İnsanlar için bir fikre ihtiyacım vardı. Sovyet vatandaşlarını okyanusun ötesinden alay eden "Amerikan rüyasına" bir alternatif bulmak gerekiyordu. 1930'larda, SSCB sakinleri komünizmin ideallerine inandıklarında, ülke rekor sürede tarımdan endüstriyel bir ülkeye dönüştü. 40'lı yıllarda. haklı bir nedene inanmadan, SSCB, o zamanlar askeri güç açısından daha güçlü olan düşmanı yendi. 50'lerde. insanlar, saf bir coşkuyla bakir toprağı yetiştirmek için ortak yarara hazırdı. 60'larda.

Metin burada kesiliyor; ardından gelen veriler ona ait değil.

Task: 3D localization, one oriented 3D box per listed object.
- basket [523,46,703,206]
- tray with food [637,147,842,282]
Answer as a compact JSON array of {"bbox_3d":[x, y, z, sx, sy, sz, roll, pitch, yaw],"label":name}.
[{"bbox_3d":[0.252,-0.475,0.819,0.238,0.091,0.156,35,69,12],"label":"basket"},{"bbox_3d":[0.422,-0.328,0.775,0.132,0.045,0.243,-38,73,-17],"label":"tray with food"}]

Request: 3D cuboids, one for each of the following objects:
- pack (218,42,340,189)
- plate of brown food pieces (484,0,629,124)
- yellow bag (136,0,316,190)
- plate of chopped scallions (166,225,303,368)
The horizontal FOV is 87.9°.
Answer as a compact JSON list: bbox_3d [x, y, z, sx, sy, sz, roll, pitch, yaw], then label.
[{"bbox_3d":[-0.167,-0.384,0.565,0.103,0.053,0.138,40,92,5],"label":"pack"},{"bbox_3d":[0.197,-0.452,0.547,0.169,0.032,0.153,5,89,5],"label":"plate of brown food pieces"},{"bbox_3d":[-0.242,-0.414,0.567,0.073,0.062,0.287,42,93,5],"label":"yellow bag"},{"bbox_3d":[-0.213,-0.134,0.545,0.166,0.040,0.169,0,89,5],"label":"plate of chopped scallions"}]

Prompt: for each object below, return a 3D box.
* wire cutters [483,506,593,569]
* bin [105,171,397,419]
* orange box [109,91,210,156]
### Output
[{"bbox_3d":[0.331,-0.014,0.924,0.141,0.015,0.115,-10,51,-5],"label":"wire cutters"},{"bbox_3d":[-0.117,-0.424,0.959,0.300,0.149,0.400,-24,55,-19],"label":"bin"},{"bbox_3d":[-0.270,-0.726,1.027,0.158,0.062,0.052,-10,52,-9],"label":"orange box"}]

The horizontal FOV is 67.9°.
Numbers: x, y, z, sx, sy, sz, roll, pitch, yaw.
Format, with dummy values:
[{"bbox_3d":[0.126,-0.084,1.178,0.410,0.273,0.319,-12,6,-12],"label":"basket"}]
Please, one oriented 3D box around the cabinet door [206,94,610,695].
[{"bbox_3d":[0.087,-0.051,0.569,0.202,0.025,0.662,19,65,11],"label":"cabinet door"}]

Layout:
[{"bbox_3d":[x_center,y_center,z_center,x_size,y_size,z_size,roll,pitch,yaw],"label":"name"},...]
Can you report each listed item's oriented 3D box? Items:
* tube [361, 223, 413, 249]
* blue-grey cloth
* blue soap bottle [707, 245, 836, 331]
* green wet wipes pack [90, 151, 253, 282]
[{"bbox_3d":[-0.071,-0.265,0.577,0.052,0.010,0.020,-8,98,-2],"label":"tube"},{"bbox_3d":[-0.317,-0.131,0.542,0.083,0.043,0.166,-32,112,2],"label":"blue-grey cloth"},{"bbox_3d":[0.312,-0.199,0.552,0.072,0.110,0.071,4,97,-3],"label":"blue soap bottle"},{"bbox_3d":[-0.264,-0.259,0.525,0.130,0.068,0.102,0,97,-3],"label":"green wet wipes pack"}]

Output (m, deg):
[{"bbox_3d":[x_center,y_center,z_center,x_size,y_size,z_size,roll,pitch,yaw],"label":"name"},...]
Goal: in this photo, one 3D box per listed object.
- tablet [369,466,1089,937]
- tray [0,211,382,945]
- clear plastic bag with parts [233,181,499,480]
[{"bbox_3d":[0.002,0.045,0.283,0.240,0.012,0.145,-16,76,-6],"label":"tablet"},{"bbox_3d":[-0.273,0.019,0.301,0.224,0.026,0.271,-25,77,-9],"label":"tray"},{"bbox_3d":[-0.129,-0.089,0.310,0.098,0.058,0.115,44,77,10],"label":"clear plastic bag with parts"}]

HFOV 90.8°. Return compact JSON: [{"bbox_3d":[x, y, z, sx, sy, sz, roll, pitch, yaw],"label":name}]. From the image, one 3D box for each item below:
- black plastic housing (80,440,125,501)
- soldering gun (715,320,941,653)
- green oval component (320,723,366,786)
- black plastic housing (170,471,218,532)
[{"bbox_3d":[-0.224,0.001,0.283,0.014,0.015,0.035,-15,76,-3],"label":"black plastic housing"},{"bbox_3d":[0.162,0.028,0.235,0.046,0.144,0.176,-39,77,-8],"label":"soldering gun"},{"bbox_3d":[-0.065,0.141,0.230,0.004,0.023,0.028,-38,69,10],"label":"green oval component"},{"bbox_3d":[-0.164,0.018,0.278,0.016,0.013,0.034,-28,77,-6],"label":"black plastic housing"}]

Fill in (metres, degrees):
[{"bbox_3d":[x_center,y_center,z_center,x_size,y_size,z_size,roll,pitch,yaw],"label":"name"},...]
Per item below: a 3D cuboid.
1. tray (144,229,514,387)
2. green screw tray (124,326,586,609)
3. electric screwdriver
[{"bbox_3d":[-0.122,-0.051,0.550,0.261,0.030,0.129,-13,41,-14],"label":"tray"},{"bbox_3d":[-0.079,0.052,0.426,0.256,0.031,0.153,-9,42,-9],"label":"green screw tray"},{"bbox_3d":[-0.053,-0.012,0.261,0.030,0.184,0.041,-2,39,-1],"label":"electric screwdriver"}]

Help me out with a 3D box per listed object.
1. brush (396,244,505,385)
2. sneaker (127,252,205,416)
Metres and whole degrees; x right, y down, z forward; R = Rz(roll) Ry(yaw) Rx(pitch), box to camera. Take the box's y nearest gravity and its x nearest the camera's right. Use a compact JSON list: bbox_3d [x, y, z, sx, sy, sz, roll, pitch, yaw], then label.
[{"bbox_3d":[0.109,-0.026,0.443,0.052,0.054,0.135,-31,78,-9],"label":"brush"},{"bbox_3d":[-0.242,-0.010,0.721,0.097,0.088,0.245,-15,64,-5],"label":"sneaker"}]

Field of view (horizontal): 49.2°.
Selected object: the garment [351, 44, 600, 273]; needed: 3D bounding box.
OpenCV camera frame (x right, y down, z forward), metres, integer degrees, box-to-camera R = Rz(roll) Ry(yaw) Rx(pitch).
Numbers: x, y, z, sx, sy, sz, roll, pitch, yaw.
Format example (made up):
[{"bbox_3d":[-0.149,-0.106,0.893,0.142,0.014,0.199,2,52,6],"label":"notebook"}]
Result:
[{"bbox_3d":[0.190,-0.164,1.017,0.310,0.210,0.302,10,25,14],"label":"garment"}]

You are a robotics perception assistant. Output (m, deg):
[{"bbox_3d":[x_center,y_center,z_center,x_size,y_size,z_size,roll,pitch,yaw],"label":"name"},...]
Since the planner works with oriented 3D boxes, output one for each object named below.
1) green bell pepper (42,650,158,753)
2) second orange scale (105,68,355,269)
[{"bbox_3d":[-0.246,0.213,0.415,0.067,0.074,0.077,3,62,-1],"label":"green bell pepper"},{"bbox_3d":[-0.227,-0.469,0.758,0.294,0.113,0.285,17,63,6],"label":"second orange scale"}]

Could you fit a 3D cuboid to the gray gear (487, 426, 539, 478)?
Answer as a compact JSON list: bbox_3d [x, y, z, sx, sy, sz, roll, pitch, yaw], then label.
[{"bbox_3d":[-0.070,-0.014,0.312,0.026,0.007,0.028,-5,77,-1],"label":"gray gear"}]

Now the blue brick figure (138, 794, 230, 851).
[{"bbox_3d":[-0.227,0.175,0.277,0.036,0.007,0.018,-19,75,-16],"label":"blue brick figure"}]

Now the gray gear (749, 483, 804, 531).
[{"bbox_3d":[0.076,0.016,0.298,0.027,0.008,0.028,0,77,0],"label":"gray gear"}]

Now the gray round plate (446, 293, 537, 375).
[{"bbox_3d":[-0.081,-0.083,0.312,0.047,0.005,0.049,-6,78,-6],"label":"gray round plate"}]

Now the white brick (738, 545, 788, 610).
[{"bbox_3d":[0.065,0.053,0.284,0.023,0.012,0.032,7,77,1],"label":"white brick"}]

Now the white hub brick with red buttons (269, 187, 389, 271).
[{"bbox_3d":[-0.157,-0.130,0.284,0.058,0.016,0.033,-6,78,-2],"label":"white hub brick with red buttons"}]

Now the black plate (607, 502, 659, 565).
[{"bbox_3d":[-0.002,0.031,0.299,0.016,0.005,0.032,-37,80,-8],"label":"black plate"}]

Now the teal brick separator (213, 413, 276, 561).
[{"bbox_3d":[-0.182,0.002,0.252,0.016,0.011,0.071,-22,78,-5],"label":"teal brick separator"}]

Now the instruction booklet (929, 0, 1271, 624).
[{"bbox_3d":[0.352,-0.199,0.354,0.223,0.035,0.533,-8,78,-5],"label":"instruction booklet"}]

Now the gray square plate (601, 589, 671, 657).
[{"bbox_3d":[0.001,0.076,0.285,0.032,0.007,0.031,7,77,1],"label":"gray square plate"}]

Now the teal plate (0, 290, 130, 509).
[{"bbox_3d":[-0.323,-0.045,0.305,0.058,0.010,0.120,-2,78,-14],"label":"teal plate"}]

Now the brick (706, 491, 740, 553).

Uzaya ilk insan gönderen Sovyetler Birliği oldu. Sovyet halkı dağ zirvelerini fethetti, bilimsel keşifler yaptı, dünya rekorları kırdı. Bütün bunlar büyük ölçüde parlak bir geleceğe olan inanç ve halkımızın iyiliği için oldu.
20 yıldan fazla bir süredir, çoğu ekonomik ve sosyal gösterge açısından, yeni kurulan ülkeler önemli ölçüde gerilemiştir.
Ayrıca, durum yavaş yavaş kötüleşmeye başladı. İnsanlar geçmişin ideallerinin ütopik doğasını anlamaya başladılar. Ülke hükümeti, olası kalkınma alternatiflerini düşünmeden çizgisini körü körüne bükmeye devam etti. SSCB'nin yaşlanan liderleri, gereksiz askeri çatışmalara karışarak Batı'nın provokasyonlarına ilkel tepki gösterdi. Çirkin büyüyen bürokrasi, tüm bu "halk" bedenlerinin orijinal olarak yaratıldığı insanların ihtiyaçlarından ziyade esas olarak kendi iyiliğini düşündü.
Durumun gerektirmediği yerlerde "vidaları sıkmaya" gerek yoktu. O zaman "yasak meyveler" bu kadar arzu edilir hale gelmezdi ve Batı'nın entrikacıları ana silahlarını kaybederdi. Apaçık ütopik idealleri düşüncesizce takip etmek yerine, o dönemde bile insanların ihtiyaçlarına dikkat etmek gerekiyordu. Ve hiçbir koşulda "çözülmeler" ve diğer serbestlikler katı yasaklarla değiştirilmemelidir. İç ve dış politika, ulusal çıkarların yararına oldukça sert, ancak aşırıya kaçmadan yürütülmeliydi.